Schuon: Qui dit tradition, dit plénitude

Original

Qui dit tradition, dit plénitude : si certaines religions n’ont pas de, langue sacrée, cela prouve, non qu’elle leur fait défaut, mais qu’elles n’en ont pas besoin, c’est-à-dire qu’elles compensent ce manque apparent par des éléments qui leur sont propres1. Le sens exprimé par la parole est indépendant du langage lui-même; cette indépendance doit donc se manifester quelque part, même si l’aspect contraire – la connexion entre le langage et son contenu – apparaît comme une norme relative2 : il doit y avoir des révélations qui ne fixent de la parole divine que le contenu et non le vêtement linguistique, et qui « remplacent », si l’on peut dire, la langue sacrée par d’autres supports immuables. (Frithjof Schuon, Perspectives spirituelles et faits humains)


Cutsinger

To speak of tradition is to speak of plenitude: if certain religions have no sacred language, this does not prove that they are in this respect [64] defective but that they have no need of one; they compensate for this apparent lack by elements proper to themselves.3 The meaning expressed by speech is independent of language itself; this independence must therefore be manifested somewhere, even if the contrary aspect—the connection between language and its content—appears as a relative norm:4 there must be revelations that determine only the content of the divine word and not its linguistic dress, “replacing” as it were the sacred language with other immutable supports.

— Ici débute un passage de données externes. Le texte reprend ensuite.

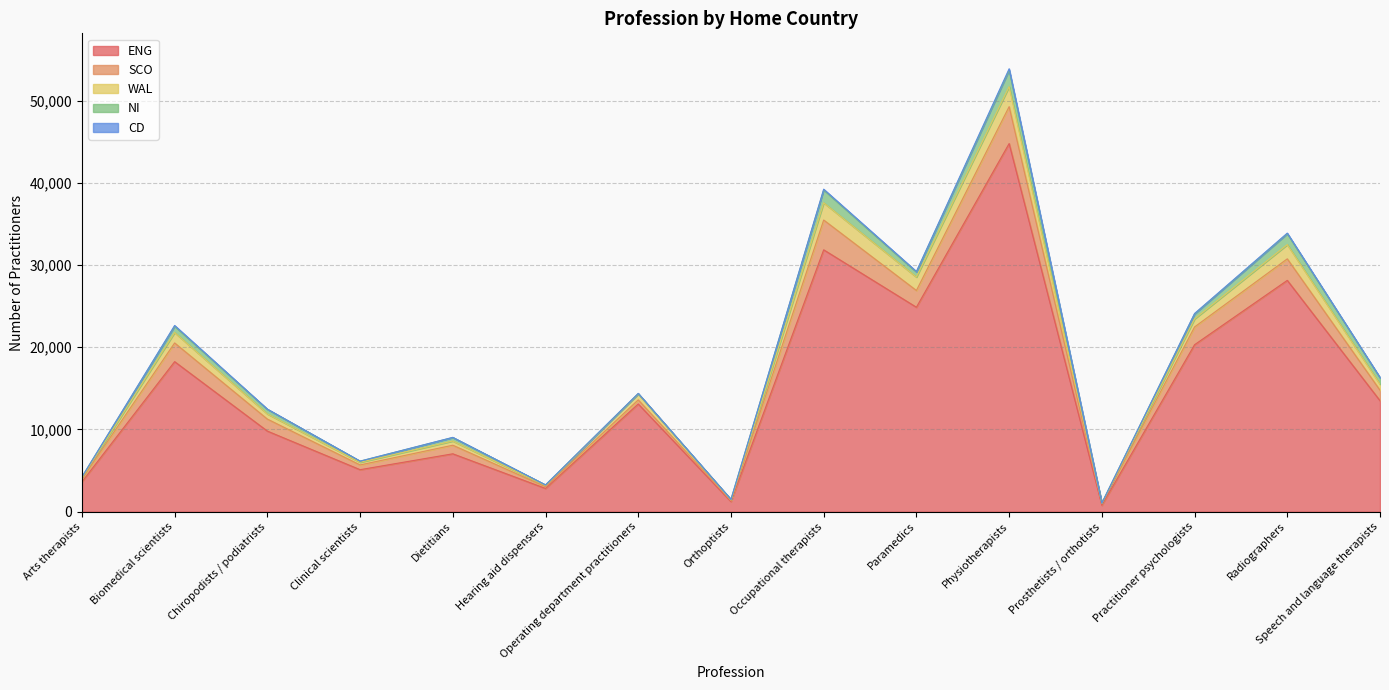

Does the chart have visible grid lines?

Yes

  1. Le Bouddhisme et le Christianisme possèdent chacun plusieurs langues liturgiques, mais qui ne sont pas la « chair » même de la révélation. Du reste, si on voulait voir là un manque, on devrait s’étonner tout autant du fait que l’Islam, contrairement à ce qui a lieu dans le Christianisme et le Judaïsme, n’exige aucun rite d’adhésion; la, circoncision n’y est pas une condition indispensable. 

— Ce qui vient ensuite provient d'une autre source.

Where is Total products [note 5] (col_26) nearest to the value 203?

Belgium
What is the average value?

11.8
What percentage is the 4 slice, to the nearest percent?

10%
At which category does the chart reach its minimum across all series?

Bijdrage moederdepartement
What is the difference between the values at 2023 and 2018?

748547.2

  2. D’une façon analogue, les castes même si elles sont naturellement inhérentes à toute collectivité intégrale, ne sauraient déterminer les individus d’une manière absolue, en sorte qu’il doit, y avoir des sociétés traditionnelles qui se placent à un autre point de vue, et même au point de vue inverse, celui de l’égalité des hommes devant Dieu, et qui de ce fait ignorent les classifications sociales. 

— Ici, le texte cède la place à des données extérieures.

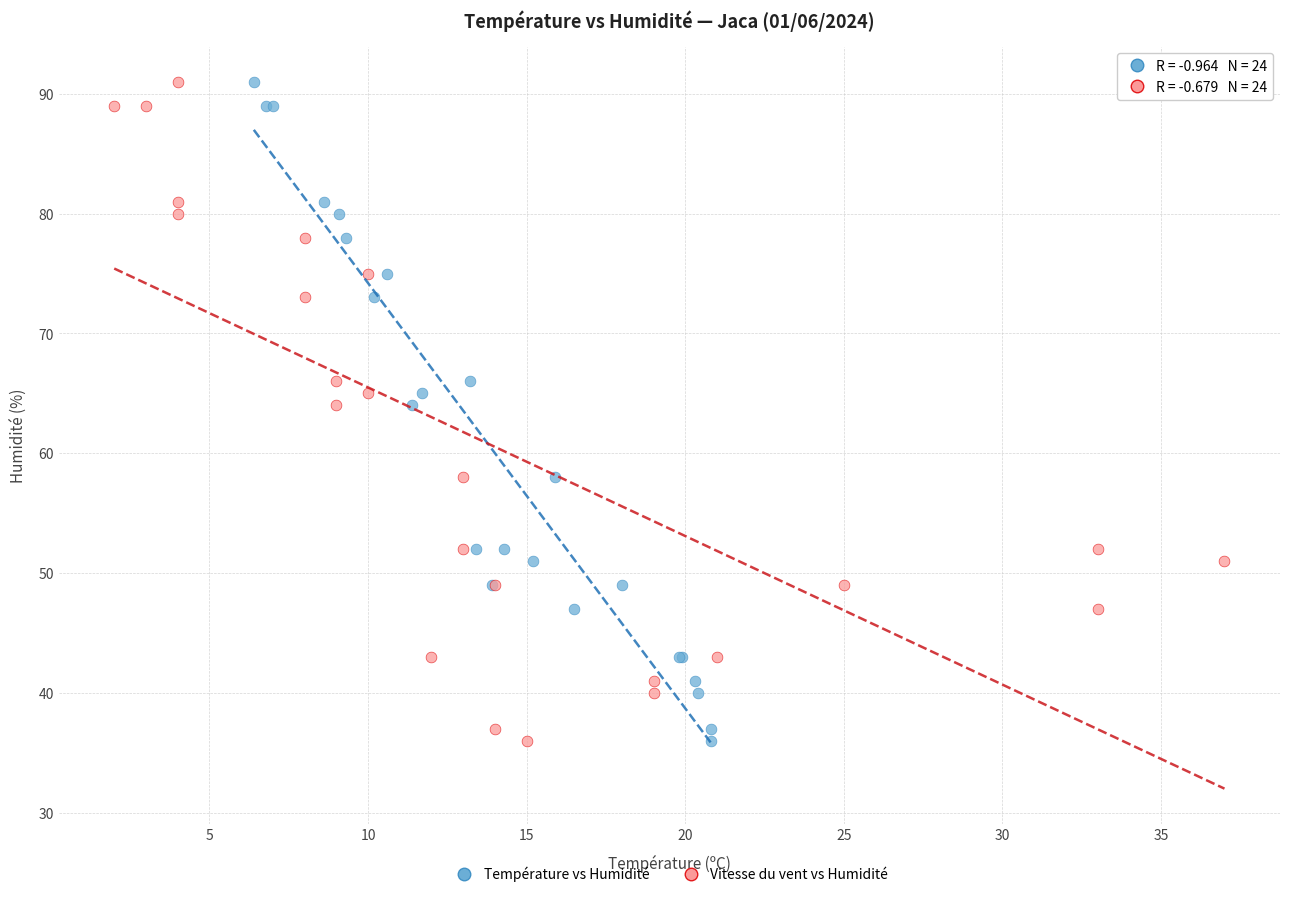

What are all the series names shown in the legend?

Température vs Humidité, Vitesse du vent vs Humidité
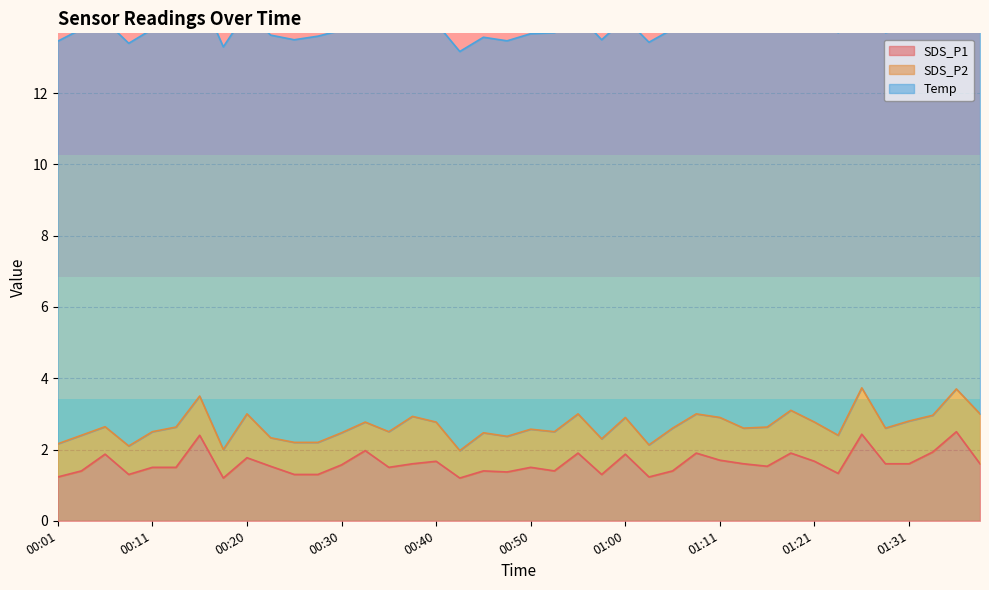

What is the difference between the maximum and minimum values in the SDS_P1 series?

1.3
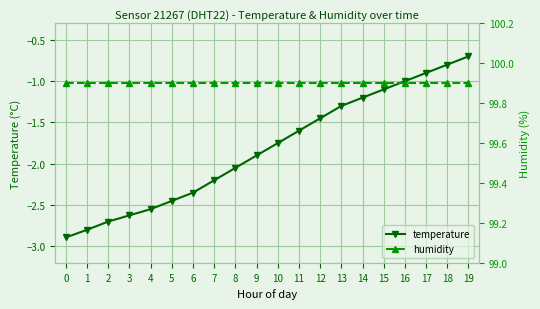

What is the average value of the temperature series?

-1.8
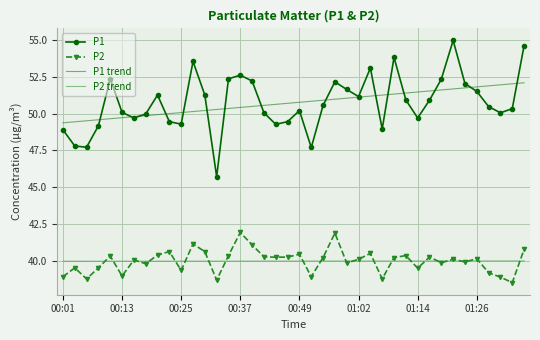

What is the minimum value for P1 trend?

49.4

  3. Buddhism and Christianity each possess several liturgical languages, but these are not the very “flesh” of the revelation. If someone wishes to regard this as a lack, he ought to be just as astonished by the fact that Islam, unlike Christianity and Judaism, requires no rite of membership; circumcision is not an indispensable condition for this purpose. 

  4. In a similar way castes, though naturally inherent in every complete collectivity, cannot determine individuals in an absolute manner; hence there must be traditional societies that adopt another point of view, even an opposite point of view—that of the equality of men before God—and that because of this ignore social classifications.